# Club Intrawest & Westin @ Mammoth Lakes, CA



## Ken555 (Mar 10, 2011)

I haven't looked into CI in a long time, but met a couple a few days ago at the Westin Monache Hotel in Mammoth Lakes, CA using their CI points. Intrawest was involved with Mammoth development in the last ~10 years so this doesn't really surprise me, but I hadn't heard of it before. 

Does anyone have details on how many points it requires to get a studio/1bed/2bed at the Westin in Mammoth? Is this a standard reservation (as simple as booking at the CI properties?) or is this part of their exchange program?

The only reference to Mammoth I have found so far on the CI site is this page which refers to other Mammoth owned or operated properties (but the Westin is not listed...could this site simply be out of date?):
http://www.clubintrawestvillas.com/destinations/mammoth.html

As an aside, Mammoth has the best coverage this year ever! We had a fantastic time


----------



## tashamen (Mar 10, 2011)

Hi Ken,

This property is one of a few "selected Extraordinary Escapes partners" that Club Intrawest members can book online with our points. 1 and 2 BRs are available for booking, although the inventory for the rest of this year has not been released yet.  The CI website shows that 1BRs require between 26 and 37 CI points per night depending on the season and weekday or weekend night (plus a cash supplement between $49 and $79), and 2 BRs between 31 and 37 points (plus a supplement between $119 and $169).

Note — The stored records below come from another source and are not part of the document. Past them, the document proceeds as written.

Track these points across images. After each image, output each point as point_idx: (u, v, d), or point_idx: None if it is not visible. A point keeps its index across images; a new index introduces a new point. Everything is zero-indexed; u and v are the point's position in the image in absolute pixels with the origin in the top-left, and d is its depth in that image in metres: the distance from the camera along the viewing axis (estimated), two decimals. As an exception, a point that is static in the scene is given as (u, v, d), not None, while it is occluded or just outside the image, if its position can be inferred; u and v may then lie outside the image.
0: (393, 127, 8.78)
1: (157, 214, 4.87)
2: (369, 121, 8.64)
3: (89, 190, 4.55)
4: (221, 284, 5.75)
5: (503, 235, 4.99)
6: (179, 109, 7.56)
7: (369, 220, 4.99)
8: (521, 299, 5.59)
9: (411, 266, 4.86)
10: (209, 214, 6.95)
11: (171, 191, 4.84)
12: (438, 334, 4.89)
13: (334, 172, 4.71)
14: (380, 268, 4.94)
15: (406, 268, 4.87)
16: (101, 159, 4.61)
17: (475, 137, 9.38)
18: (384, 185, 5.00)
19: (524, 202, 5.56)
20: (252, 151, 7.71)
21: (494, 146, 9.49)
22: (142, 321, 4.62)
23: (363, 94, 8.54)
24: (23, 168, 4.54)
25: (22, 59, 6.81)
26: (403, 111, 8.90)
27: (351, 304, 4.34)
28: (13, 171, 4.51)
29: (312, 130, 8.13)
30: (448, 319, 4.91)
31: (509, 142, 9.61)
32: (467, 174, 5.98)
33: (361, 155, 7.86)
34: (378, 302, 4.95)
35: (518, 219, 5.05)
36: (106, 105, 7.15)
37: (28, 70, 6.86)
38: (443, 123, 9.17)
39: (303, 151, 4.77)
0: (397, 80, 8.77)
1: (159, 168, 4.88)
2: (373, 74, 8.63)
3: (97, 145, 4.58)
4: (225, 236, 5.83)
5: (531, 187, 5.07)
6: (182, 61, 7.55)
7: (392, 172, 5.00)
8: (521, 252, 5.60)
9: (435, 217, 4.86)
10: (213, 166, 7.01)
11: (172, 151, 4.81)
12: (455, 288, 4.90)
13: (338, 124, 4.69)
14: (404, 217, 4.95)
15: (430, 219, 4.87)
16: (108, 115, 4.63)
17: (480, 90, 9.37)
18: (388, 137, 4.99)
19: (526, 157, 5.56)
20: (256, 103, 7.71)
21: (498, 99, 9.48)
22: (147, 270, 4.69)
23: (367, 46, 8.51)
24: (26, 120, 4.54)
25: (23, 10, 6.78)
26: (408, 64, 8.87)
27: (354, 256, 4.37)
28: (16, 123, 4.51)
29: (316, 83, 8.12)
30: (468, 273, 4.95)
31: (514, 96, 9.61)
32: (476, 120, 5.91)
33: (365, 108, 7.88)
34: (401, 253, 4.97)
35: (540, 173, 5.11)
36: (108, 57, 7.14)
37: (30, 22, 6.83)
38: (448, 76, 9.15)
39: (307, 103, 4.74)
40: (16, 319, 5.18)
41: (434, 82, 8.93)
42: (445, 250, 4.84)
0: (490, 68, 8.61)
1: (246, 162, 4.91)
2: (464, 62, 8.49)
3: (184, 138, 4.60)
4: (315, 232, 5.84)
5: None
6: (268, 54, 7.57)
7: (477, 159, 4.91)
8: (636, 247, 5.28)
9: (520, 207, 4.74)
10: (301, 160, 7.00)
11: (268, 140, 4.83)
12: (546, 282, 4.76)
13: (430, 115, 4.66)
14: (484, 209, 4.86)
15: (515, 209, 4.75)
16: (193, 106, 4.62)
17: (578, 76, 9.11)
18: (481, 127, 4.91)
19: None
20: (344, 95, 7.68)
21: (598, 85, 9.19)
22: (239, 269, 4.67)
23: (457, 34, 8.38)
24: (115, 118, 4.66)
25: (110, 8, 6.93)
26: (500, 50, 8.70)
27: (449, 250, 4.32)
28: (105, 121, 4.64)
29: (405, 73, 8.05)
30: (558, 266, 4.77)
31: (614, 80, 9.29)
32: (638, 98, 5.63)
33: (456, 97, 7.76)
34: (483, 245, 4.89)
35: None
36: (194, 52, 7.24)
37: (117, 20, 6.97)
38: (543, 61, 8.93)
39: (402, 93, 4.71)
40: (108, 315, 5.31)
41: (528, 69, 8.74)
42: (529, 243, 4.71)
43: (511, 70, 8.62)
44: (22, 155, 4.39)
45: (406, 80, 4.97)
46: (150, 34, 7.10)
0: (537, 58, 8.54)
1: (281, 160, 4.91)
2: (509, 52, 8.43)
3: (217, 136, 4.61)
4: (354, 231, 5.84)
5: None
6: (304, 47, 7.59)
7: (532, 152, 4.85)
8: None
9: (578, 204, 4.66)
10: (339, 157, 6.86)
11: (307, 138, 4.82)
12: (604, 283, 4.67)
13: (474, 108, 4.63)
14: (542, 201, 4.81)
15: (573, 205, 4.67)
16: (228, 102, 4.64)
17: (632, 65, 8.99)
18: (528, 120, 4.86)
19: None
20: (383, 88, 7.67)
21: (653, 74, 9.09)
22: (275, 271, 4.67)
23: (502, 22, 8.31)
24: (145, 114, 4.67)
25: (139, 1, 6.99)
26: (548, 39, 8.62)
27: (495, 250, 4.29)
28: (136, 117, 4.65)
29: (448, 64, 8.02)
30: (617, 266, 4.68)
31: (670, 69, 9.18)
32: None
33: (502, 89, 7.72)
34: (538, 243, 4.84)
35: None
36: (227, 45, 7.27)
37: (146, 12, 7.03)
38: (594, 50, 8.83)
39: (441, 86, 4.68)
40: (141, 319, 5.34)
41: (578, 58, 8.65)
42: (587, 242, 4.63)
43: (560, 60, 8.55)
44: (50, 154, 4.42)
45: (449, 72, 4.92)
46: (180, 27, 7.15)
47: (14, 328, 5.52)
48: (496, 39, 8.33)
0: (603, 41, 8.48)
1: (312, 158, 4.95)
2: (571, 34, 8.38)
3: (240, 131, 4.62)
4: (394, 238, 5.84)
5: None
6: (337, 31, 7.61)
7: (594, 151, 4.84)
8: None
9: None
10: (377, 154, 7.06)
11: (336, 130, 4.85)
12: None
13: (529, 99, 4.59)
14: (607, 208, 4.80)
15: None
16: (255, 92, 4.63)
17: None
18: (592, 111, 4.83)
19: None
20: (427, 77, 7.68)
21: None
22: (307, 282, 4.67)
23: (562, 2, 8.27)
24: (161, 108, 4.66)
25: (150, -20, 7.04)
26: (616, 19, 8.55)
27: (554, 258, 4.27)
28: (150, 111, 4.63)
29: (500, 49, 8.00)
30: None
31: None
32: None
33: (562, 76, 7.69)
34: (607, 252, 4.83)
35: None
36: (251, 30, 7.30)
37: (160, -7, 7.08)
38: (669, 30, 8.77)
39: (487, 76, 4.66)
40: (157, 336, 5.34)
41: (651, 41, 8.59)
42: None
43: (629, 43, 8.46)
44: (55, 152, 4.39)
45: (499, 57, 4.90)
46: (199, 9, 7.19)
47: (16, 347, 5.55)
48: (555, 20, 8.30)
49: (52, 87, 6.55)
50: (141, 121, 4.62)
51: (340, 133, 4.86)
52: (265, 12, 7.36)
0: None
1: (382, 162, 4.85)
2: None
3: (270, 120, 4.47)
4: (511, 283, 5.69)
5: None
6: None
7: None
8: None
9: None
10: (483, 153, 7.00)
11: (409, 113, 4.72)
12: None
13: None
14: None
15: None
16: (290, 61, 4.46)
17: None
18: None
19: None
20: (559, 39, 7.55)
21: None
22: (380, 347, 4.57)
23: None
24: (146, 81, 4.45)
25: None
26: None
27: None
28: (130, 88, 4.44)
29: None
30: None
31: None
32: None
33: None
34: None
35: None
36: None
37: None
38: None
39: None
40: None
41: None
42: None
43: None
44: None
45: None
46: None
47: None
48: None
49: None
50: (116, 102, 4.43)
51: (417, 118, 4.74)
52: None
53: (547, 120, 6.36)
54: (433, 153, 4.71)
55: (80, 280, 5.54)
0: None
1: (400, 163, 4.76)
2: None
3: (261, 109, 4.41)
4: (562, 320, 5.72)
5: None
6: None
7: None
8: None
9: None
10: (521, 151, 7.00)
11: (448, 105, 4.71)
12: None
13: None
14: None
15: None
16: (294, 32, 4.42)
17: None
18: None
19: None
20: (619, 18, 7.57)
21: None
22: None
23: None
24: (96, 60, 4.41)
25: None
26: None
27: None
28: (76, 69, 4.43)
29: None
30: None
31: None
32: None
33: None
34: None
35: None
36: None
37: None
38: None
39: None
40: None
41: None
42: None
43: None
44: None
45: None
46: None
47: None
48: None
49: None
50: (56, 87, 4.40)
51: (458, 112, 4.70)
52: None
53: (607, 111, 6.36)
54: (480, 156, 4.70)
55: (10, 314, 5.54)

Also there is a note that "A Resort Fee of $25 USD per night (plus taxes) will be charged at the resort & includes valet parking, ski valet service, wireless/wired internet service, local & long distance calls within the US as well as shuttle transportation in the Mammoth Lakes area & to the Mammoth Yosemite Airport."  So all in all, not a very good use of CI points IMO, though I don't know how much it would cost otherwise to stay there.  (There are also quite a few blackout dates.) 

The Napa Verasa Westin is also available to CI members for direct online booking for 1 and 2 BRs.


----------



## Ken555 (Mar 11, 2011)

Thanks for the info. It certainly doesn't seem like this is a good use of CI points after all. 

FYI, the $25 nightly resort fee is assessed to all guests. Westin has this at many of their "resorts".


----------